Steel or aluminium vessels on the other hand do not require tinning and are easy to clean. Besides, with people staying in high rises and the lady of the house often out at work, the option of using copper or brass vessels which require regular tinning is not practical anymore.  

Today, when we want to spice up our food all we have to do is to open a packet of ground, powdered spices. But, not so a few decades ago when whole spices were purchased, dried and then ground at home, either by a member of the family or by professional spice grinders, usually women who would move from house to house with a wooden mortar and pestle. They would operate in groups of 2 or 3 and would pound the spice all at the same time but in turn. And the pounding sound would have a rhythmic beat to it. The whole spices would first be piled into the high walled mortar and then each lady would pound it with a long wooden pestle alternately until the spice was finely ground. This work was not only tiring but also detrimental to health. The ladies would cover their faces to avoid breathing in the finely powdered, but often pungent, spices. Whilst this service may still be available in rural areas, these ladies known as Masala Pisnewali Bais are no longer to be seen in Mumbai. Easy availability of a variety of powdered spices, both plain as well as blended, means that we do not need to stock up on whole spices and then grind them. And for those who want to do so, the electric mixer-grinder is always on hand.

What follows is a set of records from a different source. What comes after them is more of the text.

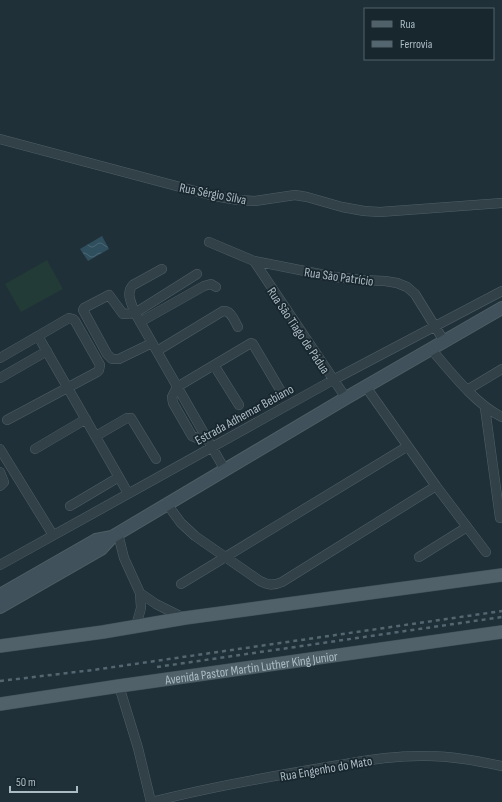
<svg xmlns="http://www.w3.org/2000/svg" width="502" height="802" font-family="'Sofia Sans Condensed',sans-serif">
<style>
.garden{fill:#223b36}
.water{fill:url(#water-waves)}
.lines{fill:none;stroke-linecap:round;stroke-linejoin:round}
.minor-casing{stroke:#505f66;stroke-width:10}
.secondary-casing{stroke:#505f66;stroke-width:14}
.primary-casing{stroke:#3f4d55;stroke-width:14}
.minor{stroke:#324148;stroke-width:9}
.secondary{stroke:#40515b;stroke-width:12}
.primary{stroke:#506169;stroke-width:13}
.rail{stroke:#546670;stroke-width:2.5;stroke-dasharray:4 4;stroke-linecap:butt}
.labels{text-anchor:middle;stroke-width:3.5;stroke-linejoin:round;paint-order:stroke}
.street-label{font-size:13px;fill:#acbcc5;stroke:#18262d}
</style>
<defs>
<pattern id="water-waves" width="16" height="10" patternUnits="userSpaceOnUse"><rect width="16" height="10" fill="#2f4f5e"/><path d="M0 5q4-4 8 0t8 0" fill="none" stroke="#4a6674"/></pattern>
</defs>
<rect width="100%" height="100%" fill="#1f3038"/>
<path class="garden" d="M47,260L63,289L21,312L5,284Z"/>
<path class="water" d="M102,236L109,249L88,261L80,249Z"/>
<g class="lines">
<defs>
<path id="minor" d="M0,139L214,196L238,200L255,201L295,195L307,197L342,207L364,211L380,212L502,203
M209,242L254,261L335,277L362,280L385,281L397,283L407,287L415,294L444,341
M254,261L346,398
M162,269L133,285C125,293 132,304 135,313L225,470
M140,322L204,286L211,284L216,287
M38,336L128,493
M152,343L119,359H112L107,354L83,310L84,308L109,295L123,314L135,313L197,274
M431,349C450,371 476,405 502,417
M157,351L223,311C231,310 234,320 238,327
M0,358L69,318L73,319L75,321L100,365L99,370L97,372L7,420
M214,365L239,405
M0,378L47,351
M366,387L436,486L486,552
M467,390L502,369
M485,408L500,518
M96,436L127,418H131L156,459
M206,438H197L192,436L173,403L172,397L177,387L251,343L253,344L282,393
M0,449L53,535
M35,449L86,419
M0,472L4,482L0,486
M167,504L181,523L195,536L260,581C268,585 273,586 282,582L436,486
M70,506L119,477
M118,534L124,558L140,593L141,608L136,626
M419,557L467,527
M0,565L333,380L502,291
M181,584L408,446
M140,593L156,604L184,618
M119,686L138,748L151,802
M151,802C211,787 272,776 333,766C364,761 395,755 427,756C452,756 477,761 502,766"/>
<path id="secondary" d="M0,595L96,540L112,537L346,398L502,308
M0,607L101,549L112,537"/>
<g id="primary">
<path d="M0,646L103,632L185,618L502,575"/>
<path id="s1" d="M0,704L119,686L502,632"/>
</g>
</defs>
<use href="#minor" class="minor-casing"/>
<use href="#secondary" class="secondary-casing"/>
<use href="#primary" class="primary-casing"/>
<use href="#minor" class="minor"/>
<use href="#secondary" class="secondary"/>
<use href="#primary" class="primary"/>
<path class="rail" d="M157,667L502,617
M0,681L93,670L502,611"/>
</g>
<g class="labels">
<g class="street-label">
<text transform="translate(213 193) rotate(11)" y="5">Rua Sérgio Silva</text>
<text transform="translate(339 276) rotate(8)" y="5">Rua São Patrício</text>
<text transform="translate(299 330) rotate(56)" y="5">Rua São Tiago de Pádua</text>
<text transform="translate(244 414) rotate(-29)" y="5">Estrada Adhemar Bebiano</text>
<text dy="5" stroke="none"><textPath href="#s1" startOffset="254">Avenida Pastor Martin Luther King Junior</textPath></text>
<text transform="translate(326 768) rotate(-10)" y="5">Rua Engenho do Mato</text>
</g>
</g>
<rect x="364" y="8" width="130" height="52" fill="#18262d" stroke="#53626a"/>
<rect x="372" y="21" width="20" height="6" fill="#506169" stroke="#53626a"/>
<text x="400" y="28" font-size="12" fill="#acbcc5">Rua</text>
<rect x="372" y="41" width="20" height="6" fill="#546670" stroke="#53626a"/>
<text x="400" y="48" font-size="12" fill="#acbcc5">Ferrovia</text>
<path d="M10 786v6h67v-6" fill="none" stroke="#acbcc5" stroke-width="2"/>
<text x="16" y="786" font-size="12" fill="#acbcc5" stroke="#18262d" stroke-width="3" paint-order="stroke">50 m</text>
</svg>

Here is one profession that is still around but dying a slow death. The cotton carder or the Pinjari was the most visible of the four. In some places Pinjaris were also referred to as Dhuniyas and Bahnas. And they ensured that one had a good night's sleep on a soft cotton mattress or that we sat in comfort on our chairs and sofas before foam replaced cotton in furnishings. Pinjaris too roamed the towns and cities looking to redo mattresses and pillows, carding cotton by hand with the help of shaped wooden bow-like instrument with a metal wire drawn across diagonally and a mallet. This instrument also served as a calling card to advertise their services. A pull of this wire produced a Twang like sound which would draw the attention of people around. The Pinjari would open up mattresses, quilts and pillows, remove the lumpy cotton within and pass the instrument through it to separate the fibres thereby restoring its fluffiness. Some also upholstered chairs and sofas besides carding cotton. With the arrival of Rubber and PU foam cotton was no longer the preferred choice for beddings and furnishings. Some Pinjaris upgraded themselves to mattress dealers in keeping with the changing times whilst many others realised that their children were reluctant to take up this profession thus leading to its slow oblivion.


However, all is not lost. We have others, like the Bhangarwala / Kabadiwala who helps us rid our homes of  unwanted stuff , the Churiwala who sharpens knives and scissors and the Bhishti who quenches our thirst from the water in his goat skin pouch, still roaming the streets of Mumbai and reminding us of the itinerant service providers of days gone by.